This platform for issuing certificates of participation has just gone live. The developers assure you that they have followed best practices and escaped all user inputs before using them in their code…
The flag is located in the /flag.txt
file.
The website is an attestation generator, you enter something and it give you a certified PDF from Root-Me.
This is a classic case with PDF generators, bad escaped inputs. We need to break it down with custom HTML tag to read the content of /flag.txt.
First, let’s try with <b>test</b>
to verify if user inputs are really escaped.
This doesn’t work.
Let’s explore other functionnalities of the website, we can Log-in and Sign up, let’s try to generate a PDF with a logged in account.
To Sign up it asks :
Let’s try with test, test2, test3, test
Our First name and Last name is displayed on the generated PDF when logged in, we can try to exploit these inputs.
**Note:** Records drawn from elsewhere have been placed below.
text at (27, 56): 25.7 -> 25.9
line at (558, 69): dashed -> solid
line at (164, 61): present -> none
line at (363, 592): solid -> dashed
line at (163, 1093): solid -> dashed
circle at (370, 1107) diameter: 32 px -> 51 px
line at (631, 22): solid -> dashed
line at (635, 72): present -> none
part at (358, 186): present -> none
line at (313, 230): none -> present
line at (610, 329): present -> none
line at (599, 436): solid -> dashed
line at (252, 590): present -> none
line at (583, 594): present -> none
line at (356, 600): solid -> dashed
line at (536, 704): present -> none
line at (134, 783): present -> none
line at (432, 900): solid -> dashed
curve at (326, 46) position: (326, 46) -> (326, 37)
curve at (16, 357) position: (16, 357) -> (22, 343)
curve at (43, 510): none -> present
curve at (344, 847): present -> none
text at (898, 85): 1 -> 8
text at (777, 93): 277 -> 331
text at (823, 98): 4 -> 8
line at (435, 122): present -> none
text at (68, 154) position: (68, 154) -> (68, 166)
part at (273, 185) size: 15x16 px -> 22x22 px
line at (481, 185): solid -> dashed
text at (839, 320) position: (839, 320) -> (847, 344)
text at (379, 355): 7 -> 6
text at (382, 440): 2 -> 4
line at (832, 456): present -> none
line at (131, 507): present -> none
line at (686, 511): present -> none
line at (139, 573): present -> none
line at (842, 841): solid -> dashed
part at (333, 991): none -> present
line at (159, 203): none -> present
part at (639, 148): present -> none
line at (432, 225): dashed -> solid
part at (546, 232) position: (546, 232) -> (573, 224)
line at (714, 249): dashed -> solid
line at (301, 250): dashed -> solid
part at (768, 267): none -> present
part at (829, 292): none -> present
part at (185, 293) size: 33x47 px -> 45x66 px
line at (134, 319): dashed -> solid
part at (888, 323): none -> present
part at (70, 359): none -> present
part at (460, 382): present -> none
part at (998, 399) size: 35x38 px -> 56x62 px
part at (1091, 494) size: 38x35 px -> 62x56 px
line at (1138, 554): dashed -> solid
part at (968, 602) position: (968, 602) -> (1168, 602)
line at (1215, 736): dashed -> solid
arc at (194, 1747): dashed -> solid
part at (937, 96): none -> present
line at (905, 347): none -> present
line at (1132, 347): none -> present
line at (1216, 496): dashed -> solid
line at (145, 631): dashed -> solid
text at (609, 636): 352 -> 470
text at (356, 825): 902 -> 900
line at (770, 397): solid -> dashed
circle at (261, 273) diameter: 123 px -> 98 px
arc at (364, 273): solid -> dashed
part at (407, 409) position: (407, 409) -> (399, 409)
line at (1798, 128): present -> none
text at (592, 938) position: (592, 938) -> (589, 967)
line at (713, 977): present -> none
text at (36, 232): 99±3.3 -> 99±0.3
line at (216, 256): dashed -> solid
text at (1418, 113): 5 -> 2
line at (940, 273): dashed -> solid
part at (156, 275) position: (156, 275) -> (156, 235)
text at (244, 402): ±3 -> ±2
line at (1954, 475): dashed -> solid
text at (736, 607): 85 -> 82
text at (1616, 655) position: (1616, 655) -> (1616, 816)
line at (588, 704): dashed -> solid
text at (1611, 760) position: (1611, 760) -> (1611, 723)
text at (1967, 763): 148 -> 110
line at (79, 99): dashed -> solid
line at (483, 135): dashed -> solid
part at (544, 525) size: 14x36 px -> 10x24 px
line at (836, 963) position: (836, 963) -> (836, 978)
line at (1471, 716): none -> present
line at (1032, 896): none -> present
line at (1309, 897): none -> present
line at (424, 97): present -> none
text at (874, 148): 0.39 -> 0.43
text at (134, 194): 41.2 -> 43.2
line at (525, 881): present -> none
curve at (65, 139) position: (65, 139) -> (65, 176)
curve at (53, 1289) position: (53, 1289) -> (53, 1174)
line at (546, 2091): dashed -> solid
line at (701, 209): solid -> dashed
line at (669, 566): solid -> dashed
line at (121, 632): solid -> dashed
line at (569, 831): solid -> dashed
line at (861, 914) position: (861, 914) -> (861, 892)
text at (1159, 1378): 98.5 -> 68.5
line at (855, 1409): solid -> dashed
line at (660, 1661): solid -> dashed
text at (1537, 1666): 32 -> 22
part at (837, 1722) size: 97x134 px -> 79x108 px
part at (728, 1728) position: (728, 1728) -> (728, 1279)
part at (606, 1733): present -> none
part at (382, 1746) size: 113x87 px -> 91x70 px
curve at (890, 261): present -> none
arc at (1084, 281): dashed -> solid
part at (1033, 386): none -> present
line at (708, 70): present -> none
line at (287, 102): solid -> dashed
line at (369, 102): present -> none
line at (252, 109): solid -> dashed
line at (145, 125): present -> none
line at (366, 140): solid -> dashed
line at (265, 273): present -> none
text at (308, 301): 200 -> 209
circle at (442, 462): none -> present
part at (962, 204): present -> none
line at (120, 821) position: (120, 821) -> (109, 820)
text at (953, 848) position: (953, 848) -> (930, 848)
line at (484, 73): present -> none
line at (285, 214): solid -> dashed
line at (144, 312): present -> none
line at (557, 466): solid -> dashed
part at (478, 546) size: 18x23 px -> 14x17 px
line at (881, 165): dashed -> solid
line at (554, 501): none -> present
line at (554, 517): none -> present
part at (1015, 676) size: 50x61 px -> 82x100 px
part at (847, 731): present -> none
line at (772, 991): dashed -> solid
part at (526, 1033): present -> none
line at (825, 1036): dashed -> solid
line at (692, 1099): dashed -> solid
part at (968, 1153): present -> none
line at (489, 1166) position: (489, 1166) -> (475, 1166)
I created a new account with <b>hey</b>
as First name.
It works !
Now we need to exploit this to read /flag.txt Here is my payload:
<svg onload="var xhr = new XMLHttpRequest(); xhr.open('GET', '/flag.txt', false); xhr.send(); document.write(xhr.responseText);">
It’s a <svg>
that execute JS code to read the content of /flag.txt
I put the payload in the First name of a new account
Let’s generated a new PDF, and we successfuly obtain the flag
*******************************
This exploit is called Template based injection, we send a payload to exploit the server side to make a infested template (here a PDF).